Okay. I’ll give you some credit. I myself am having a hard time thinking up of typical or commonly known American foods that would be consider mildly healthy. How ’bout them tortillas? Or pecans and cashews? It’s not on your list, but how about soybeans?
Yet, I forgive Aldi. Germany may have a weakness for life’s seductions. Who can fault them or us? And anyone who believes scones are American is clearly confused.
Angelegenheit
By hezamarie on Jan 15, 2008 | 379 views | 6 feedbacks »
Completed my scarf. Now onto the hat.This is my 3rd January in Germany and finally I’ve learned an expression I’ve been dying to know: Das ist nicht meine Angelegenheit meaning, that’s none of my business.
Or better: Kümmere dich um deine eigenen Angelegenheiten! Can you guess? That’s right: Mind your own business!
Do native people use this expression? I’ve never heard it but then again I don’t ask enough questions, which is sort of a New Year’s resolution (or Vorsatz) for me.
It has been pointed out to me that I rely too heavily on assumptions that don’t work in the German culture. When I don’t understand something I need to speak up.
Only it isn’t that I know immediately that I don’t understand something, rather it is mostly the case that I understand it differently. It is recognizing that I am understanding something differently and subsequently wrongly is the point where I could save myself from getting into trouble or not. But regardless I’m destined to repeat my mistakes over and over again if I don’t start getting a clue soon. And this is where I start to miss Florida.
In Florida and I image in other states in the U.S., the people and perhaps the ‘lack-of-culture’ culture is often times more forgiving than it is here. Mind you I’d never want to experience the nightmare of being a foreigner trying to get a green card or just to pass customs for a few days vacation in the U.S. It is certainly comparatively easier in my shoes.

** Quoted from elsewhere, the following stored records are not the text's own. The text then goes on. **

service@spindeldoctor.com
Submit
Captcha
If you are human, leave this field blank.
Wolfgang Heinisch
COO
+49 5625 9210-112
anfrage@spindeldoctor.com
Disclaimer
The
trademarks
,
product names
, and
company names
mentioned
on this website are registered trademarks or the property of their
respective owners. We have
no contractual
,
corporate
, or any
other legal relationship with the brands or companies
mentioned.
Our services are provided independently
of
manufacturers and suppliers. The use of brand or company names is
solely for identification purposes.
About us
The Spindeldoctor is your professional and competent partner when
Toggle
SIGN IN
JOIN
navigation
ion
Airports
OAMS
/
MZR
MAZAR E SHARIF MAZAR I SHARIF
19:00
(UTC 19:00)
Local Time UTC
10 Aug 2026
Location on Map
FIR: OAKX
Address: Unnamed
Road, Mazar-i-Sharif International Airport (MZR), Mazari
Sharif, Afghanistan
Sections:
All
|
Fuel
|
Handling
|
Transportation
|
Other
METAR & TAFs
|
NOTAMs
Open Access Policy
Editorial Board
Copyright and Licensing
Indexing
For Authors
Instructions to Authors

But once you are in the US, you aren’t told in so many words that your thinking is backwards or you lack proper communication skills. Am I wrong? Americans just take you for who you are. They are open to jesters and speaking slowly, imitating sounds and relying on facial expressions if need be.
Try using these primitive measures in Germany and you’ll get a blank ape stare from your confused, native speaker. Asking politely of a native German speaker to speak slowly is like slowing down the merry-go-round for 2 seconds. Then it gets boring or unnatural for the German and the merry-go-round accelerates again. The struggling foreigner has to weigh whether to ask to slow it down again or hang on and hope he’ll recognize something after all that spinning. (When in doubt and even if it feels rude, ASK!)

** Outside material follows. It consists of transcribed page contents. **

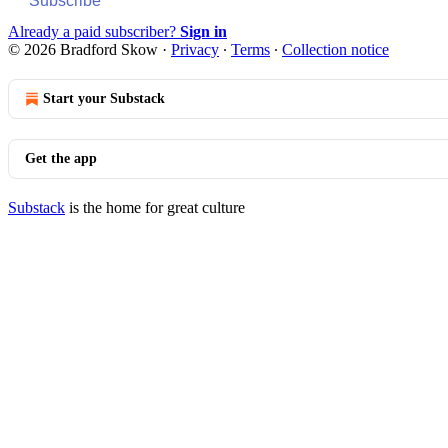
Subscribe
Already a paid subscriber?
Sign in
© 2026 Bradford Skow
·
Privacy
∙
Terms
∙
Collection notice
Start your Substack
Get the app
Substack
is the home for great culture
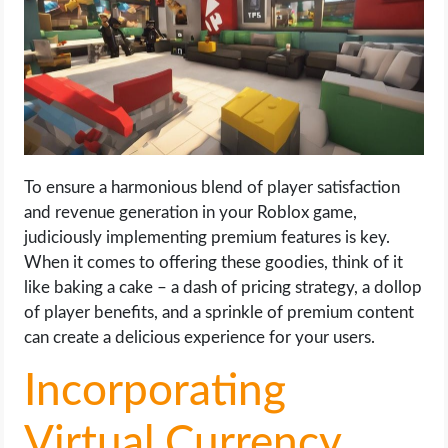
To ensure a harmonious blend of player satisfaction
and revenue generation in your Roblox game,
judiciously implementing premium features is key.
When it comes to offering these goodies, think of it
like baking a cake – a dash of pricing strategy, a dollop
of player benefits, and a sprinkle of premium content
can create a delicious experience for your users.
Incorporating
Virtual Currency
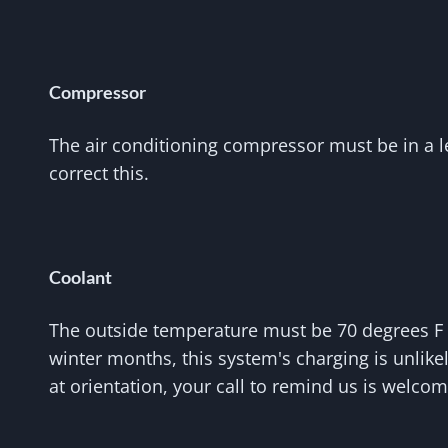
Compressor
The air conditioning compressor must be in a lev
correct this.
Coolant
The outside temperature must be 70 degrees F o
winter months, this system's charging is unlik
at orientation, your call to remind us is welcom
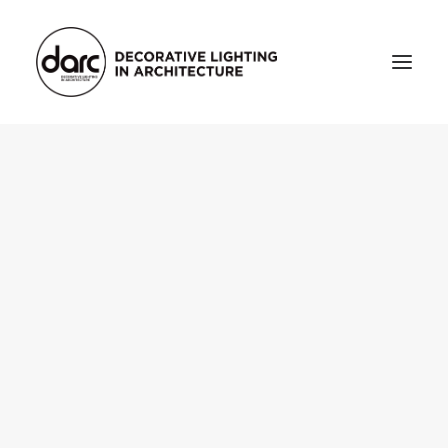
HOME
ABOUT
who we are
testimonials
THE MAGAZINE
issue library
3d
FEATURED
projects
interviews
inspiration
INDUSTRY
news
products
arc tv
events calendar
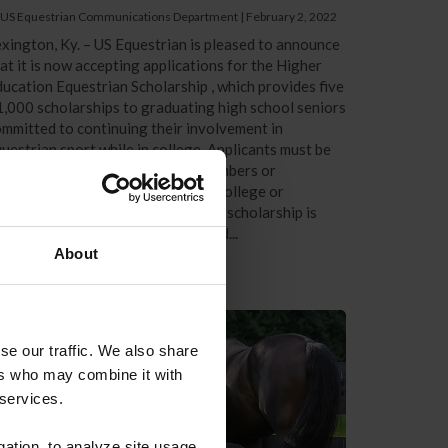
 US Equestrian Communications Department
|
February 2, 2022
xington, Ky. – US Equestrian is pleased to announce
at it is now accepting applications for the Higher
ucation Equestrian Scholarship , which provides five
,000 scholarships to graduating high school seniors
mmitted to continuing their involvement in
uestrian sport while in college. Applicants must be
ctive US Equestrian competing members or
bscribers preparing to enter any college or
iversity full-time in fall 2022. The scholarship is
en to all 28 recognized breeds and...
About
se our traffic. We also share
ers who may combine it with
 services.
gation, to analyze site usage,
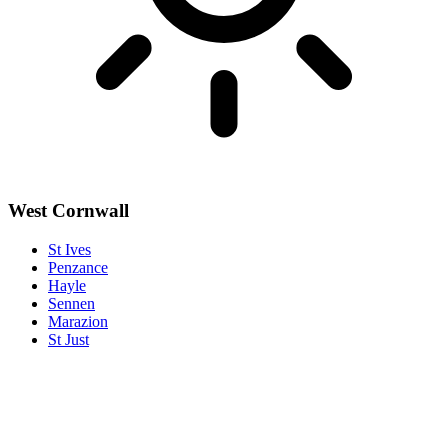
West Cornwall
St Ives
Penzance
Hayle
Sennen
Marazion
St Just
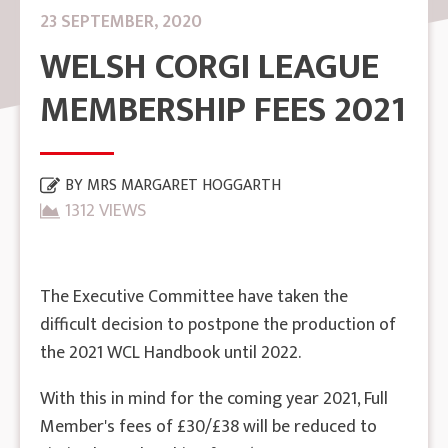
23 SEPTEMBER, 2020
WELSH CORGI LEAGUE
MEMBERSHIP FEES 2021
BY
MRS MARGARET HOGGARTH
1312 VIEWS
The Executive Committee have taken the
difficult decision to postpone the production of
the 2021 WCL Handbook until 2022.
With this in mind for the coming year 2021, Full
Member's fees of £30/£38 will be reduced to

To a certain point, the way Germans speak is infectious. Now that my German is pretty good (once I get going) I don’t like to switch back to English. In fact I prefer to speak in German; I don’t have to worry about my hands or facial muscles. It’s all just brain and mouth. In an unfair way, one could say speaking in German is robotic, like Data. yeah.
Now it feels completely out of place to speak English in public places and when I do, I can feel that inside my cranium is war to arrive with the most appropriate words. It’s when my thoughts land in a mushy spot on my brain and the German words get mixed up with the English. Then nothing comes out and then I revert to the old assumptions and the old way of telling a story, which is to use body language, but opps! how?!
I know that it is just a bad, bad, bad thing to just give up on a train of mindless, American thought just to save the conversation. But sometimes that is the only thing that feels comfortable. Better to skip to a clean part of the record than to relive hearing the skinny lady tumble out nonsense repetitively.
In other news, I’ve written a post on Knokke and I’ve posted some pictures of Belgium. We’ve joined a gym and love it. Oh and this ol’ bag of bones turns 30 is in 2 days. How’s that for train of thought!